▶ Activity: The full set of entries below should be transcribed exactly.
····················
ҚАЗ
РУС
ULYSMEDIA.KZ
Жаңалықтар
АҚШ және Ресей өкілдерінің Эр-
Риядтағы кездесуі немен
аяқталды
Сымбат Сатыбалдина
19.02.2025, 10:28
····················
▶ Exercise result:
ҚАЗ
РУС
ULYSMEDIA.KZ
Жаңалықтар
АҚШ және Ресей өкілдерінің Эр-
Риядтағы кездесуі немен
аяқталды
Сымбат Сатыбалдина
19.02.2025, 10:28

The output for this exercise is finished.